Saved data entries
────────────────

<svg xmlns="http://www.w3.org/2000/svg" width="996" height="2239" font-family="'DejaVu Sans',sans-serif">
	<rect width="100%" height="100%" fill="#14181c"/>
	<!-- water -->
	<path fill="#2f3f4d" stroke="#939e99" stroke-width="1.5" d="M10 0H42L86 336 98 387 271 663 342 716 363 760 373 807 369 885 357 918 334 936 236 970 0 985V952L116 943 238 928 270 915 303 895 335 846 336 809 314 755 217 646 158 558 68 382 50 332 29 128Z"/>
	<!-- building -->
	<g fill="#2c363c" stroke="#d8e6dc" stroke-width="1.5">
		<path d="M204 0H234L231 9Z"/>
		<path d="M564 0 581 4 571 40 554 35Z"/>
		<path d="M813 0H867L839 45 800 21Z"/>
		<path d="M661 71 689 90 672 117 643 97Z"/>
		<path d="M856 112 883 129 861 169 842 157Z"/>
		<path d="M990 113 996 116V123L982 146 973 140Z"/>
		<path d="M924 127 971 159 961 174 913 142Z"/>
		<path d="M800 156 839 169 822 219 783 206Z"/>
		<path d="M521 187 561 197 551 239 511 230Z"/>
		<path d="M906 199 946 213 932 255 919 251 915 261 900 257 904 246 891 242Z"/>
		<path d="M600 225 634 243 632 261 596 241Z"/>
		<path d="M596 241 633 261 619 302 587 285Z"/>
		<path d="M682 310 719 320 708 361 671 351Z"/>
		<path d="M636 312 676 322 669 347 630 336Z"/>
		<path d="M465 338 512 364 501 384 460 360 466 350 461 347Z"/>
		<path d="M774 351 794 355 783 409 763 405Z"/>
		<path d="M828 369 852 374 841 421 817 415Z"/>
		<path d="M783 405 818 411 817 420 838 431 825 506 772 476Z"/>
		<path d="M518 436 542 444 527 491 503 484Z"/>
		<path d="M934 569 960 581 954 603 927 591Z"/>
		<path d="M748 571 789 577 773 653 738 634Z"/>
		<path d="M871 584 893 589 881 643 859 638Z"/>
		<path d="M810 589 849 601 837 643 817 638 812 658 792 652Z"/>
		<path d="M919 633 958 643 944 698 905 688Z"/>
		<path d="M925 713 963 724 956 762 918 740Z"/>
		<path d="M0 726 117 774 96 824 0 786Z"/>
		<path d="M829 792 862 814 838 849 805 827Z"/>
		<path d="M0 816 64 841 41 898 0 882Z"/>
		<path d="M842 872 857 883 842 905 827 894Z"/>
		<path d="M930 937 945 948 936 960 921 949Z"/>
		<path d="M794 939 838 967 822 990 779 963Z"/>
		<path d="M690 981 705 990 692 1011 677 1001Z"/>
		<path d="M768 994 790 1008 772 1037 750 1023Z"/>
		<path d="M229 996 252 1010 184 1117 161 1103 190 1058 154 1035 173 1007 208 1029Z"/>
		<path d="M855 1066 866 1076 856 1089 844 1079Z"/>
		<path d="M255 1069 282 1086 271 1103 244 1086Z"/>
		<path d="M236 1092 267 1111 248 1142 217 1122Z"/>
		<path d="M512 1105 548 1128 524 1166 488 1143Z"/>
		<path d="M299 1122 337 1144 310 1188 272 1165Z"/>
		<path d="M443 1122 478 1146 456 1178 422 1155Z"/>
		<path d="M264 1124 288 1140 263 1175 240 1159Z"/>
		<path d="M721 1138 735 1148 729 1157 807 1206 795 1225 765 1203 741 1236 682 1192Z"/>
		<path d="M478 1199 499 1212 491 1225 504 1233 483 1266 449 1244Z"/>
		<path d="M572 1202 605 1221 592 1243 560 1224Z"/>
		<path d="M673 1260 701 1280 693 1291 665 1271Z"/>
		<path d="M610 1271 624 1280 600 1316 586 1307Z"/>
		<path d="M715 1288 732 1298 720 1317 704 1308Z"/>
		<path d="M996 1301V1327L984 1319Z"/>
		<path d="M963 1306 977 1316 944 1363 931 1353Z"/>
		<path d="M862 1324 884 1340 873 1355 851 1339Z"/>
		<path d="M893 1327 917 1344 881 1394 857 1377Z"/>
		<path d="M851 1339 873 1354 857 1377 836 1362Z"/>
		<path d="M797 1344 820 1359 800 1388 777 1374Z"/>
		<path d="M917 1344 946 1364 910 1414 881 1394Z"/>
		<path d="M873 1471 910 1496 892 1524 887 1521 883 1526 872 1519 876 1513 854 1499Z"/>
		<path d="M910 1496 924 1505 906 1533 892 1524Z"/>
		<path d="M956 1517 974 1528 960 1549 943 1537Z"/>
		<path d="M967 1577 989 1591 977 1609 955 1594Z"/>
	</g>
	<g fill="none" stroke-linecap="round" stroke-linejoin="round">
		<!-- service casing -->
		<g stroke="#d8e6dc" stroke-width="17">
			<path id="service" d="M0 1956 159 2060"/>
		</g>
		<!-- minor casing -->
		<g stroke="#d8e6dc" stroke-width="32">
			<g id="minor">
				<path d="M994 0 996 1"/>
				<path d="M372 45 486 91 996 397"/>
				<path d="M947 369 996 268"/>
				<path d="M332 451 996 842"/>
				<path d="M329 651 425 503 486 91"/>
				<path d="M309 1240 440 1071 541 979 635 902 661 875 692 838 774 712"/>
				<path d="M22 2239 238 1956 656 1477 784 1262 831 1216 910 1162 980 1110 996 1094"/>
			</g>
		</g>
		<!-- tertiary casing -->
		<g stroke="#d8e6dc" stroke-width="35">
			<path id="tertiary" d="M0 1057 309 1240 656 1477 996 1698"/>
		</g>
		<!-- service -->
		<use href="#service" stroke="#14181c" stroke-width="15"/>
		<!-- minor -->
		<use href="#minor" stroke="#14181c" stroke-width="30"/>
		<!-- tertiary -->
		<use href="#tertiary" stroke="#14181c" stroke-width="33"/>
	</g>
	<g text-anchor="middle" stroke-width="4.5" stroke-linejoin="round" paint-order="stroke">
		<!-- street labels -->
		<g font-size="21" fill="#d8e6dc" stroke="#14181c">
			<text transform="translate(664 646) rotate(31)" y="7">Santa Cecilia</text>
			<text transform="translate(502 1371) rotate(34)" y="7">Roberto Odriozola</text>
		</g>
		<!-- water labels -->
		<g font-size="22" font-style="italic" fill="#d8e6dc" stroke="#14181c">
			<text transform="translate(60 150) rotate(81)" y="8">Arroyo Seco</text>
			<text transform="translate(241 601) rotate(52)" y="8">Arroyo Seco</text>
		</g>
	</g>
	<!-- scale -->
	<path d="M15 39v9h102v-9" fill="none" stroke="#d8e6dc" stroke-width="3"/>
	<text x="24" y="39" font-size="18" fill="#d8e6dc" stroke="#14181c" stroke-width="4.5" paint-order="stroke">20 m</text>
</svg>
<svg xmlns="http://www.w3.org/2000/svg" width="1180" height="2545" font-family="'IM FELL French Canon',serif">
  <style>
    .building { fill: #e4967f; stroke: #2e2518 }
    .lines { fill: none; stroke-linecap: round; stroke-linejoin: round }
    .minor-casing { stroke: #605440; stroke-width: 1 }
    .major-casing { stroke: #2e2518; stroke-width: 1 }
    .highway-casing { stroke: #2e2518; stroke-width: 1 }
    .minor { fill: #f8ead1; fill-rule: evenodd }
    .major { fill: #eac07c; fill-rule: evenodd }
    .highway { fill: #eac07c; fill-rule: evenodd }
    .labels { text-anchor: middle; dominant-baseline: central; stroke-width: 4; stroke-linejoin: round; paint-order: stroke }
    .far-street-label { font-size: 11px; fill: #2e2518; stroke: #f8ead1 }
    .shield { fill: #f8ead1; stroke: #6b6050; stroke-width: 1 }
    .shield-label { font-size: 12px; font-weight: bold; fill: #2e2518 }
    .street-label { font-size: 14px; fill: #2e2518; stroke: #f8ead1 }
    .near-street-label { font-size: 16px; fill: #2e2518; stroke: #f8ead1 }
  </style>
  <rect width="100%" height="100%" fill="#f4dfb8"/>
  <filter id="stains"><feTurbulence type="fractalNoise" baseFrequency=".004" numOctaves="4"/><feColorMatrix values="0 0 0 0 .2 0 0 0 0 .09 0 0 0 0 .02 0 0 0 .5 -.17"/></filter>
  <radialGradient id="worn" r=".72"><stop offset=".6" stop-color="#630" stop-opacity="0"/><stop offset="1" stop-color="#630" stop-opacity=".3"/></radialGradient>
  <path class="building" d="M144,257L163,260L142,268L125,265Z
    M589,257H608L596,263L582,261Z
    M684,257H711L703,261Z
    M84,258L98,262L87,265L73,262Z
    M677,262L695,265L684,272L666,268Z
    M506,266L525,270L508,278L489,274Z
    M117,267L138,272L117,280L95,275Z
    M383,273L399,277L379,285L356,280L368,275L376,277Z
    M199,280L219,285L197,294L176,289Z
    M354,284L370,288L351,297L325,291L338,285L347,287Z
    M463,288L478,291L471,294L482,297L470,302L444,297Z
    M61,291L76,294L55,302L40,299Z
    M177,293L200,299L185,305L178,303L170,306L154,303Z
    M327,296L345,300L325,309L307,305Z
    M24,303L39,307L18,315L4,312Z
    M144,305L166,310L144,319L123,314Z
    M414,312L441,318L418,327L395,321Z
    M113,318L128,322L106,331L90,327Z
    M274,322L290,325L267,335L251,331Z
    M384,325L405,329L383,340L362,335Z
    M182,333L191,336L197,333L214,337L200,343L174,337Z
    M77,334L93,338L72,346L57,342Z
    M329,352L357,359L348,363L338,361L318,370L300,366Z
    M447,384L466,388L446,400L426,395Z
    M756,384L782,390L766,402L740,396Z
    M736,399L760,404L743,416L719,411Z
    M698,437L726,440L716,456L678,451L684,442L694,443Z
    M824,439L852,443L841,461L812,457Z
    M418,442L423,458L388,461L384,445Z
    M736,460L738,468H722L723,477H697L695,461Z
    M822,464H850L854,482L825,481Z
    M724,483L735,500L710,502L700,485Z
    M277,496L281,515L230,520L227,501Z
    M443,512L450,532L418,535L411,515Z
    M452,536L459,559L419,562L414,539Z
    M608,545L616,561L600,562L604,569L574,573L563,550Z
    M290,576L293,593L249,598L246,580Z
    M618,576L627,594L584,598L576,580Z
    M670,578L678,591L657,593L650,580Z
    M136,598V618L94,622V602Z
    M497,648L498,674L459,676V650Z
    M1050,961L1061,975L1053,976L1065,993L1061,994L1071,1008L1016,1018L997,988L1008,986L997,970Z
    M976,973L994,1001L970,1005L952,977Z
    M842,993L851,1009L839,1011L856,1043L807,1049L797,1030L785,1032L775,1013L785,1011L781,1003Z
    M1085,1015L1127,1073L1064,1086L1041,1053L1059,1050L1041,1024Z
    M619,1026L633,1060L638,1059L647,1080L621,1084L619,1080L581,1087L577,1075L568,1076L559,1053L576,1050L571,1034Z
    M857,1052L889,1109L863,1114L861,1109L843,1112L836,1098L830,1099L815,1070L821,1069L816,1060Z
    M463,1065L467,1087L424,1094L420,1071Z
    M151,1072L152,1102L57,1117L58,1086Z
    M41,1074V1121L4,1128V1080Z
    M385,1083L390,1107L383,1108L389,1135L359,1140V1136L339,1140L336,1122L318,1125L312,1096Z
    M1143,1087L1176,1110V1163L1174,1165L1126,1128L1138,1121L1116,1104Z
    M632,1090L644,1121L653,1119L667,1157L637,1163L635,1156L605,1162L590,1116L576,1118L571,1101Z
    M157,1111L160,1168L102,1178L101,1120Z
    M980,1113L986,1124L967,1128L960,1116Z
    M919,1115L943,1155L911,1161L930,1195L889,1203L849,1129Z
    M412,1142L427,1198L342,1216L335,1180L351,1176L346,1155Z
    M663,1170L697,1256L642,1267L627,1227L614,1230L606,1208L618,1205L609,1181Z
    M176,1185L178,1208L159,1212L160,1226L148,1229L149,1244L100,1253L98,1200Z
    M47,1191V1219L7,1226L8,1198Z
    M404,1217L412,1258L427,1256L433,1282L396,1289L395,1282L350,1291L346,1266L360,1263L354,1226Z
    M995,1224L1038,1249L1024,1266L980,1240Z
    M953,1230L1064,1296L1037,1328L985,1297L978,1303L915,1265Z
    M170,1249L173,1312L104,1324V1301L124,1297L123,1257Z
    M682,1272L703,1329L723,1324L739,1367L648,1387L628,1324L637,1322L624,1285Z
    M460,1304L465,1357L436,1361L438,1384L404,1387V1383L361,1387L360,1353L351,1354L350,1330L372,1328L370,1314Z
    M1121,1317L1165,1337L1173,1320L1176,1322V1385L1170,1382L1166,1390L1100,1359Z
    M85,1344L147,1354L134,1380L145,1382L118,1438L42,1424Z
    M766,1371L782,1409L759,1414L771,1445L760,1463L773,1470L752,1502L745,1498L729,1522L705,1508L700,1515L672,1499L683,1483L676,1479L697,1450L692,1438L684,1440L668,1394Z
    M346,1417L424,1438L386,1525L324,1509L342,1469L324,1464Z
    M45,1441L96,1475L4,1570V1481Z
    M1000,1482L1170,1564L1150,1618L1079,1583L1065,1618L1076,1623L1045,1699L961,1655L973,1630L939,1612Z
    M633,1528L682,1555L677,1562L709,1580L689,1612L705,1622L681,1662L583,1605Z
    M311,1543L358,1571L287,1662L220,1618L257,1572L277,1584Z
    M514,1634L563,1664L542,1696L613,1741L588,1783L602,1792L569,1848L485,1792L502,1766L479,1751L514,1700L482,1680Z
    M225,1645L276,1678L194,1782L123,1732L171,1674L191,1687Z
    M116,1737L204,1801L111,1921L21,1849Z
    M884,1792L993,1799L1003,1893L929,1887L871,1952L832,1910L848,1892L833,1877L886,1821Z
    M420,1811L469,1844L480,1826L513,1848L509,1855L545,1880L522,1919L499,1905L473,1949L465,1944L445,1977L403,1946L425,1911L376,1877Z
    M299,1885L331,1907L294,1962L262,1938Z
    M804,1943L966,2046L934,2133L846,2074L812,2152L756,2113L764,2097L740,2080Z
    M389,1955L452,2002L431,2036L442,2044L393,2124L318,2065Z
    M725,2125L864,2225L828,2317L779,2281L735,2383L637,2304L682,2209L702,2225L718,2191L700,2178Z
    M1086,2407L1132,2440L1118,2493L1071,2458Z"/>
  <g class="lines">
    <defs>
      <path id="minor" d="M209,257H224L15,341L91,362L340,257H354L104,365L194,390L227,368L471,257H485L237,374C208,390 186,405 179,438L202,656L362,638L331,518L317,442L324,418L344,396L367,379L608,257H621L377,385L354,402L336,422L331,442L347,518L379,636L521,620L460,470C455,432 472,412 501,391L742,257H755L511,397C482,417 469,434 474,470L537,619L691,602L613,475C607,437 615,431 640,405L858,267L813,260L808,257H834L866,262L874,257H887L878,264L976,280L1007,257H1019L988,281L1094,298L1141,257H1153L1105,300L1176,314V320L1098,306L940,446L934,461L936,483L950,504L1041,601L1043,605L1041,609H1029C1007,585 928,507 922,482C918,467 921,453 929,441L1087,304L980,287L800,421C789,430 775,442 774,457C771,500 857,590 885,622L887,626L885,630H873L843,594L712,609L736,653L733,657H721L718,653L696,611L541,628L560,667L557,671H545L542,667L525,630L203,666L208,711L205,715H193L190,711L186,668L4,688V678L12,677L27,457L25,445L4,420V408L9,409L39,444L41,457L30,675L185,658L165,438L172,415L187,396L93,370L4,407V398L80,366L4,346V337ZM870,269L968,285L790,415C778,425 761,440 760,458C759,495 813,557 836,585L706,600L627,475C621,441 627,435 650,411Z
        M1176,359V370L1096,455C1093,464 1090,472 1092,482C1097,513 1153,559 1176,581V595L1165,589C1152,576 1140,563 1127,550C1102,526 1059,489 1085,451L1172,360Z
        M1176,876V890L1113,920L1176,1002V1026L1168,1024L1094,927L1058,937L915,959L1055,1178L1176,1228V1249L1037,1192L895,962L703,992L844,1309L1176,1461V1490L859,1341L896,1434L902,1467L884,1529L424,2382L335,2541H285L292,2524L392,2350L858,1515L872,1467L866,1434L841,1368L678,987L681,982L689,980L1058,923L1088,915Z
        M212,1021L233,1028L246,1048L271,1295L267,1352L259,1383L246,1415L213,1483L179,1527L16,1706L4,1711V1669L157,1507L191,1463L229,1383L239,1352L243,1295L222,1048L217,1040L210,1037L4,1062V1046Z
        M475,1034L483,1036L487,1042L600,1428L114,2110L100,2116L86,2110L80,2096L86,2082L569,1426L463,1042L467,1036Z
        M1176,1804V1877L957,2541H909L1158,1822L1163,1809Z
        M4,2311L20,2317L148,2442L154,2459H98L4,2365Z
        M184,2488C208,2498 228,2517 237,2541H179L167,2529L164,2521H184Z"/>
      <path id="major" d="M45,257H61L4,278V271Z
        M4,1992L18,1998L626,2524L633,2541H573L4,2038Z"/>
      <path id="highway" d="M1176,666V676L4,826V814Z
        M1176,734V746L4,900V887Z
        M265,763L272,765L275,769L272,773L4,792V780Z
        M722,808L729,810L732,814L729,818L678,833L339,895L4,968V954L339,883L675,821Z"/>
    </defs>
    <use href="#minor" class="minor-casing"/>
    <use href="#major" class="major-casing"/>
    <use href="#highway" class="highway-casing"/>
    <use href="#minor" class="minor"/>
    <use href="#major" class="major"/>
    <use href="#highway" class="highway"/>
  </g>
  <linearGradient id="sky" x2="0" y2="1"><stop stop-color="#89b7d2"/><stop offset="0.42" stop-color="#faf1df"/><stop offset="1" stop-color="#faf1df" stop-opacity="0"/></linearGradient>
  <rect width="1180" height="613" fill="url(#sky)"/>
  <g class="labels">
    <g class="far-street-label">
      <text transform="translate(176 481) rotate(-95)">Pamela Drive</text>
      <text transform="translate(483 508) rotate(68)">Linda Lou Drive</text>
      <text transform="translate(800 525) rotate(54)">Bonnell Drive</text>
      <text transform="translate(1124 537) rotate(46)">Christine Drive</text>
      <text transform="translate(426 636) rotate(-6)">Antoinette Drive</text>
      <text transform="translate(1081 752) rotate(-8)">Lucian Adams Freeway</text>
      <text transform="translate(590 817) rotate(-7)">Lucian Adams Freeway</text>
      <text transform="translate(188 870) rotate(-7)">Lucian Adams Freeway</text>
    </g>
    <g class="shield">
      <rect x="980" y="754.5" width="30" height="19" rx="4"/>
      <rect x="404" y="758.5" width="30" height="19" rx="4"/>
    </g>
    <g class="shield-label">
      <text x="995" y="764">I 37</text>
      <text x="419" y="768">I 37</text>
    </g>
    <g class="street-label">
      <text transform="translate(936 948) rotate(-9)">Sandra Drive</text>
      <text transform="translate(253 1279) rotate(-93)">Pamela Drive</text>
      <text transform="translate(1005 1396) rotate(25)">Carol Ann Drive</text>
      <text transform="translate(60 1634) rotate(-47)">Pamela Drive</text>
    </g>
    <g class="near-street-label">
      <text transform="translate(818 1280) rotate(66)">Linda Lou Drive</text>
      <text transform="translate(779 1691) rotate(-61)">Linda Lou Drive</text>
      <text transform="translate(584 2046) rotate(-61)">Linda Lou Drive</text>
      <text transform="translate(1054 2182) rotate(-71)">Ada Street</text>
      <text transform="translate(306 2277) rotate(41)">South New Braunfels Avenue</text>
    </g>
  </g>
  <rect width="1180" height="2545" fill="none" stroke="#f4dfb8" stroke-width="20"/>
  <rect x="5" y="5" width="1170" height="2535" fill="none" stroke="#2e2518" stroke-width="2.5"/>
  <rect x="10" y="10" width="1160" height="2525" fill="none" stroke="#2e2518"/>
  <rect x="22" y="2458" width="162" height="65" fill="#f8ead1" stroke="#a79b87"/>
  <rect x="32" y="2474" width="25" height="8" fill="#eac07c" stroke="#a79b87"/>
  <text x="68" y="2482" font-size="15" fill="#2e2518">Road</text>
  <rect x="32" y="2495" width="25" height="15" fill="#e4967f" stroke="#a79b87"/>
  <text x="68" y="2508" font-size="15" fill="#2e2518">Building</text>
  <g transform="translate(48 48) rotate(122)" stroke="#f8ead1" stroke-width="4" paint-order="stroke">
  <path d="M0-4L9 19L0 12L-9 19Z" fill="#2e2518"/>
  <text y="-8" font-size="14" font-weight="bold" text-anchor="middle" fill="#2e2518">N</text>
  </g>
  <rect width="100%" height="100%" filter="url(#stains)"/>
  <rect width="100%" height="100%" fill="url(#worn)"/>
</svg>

────────────────

# Problem details
Looking at the data above, work out how many lines contain "linecap" and answer with the figure only.

# Response
2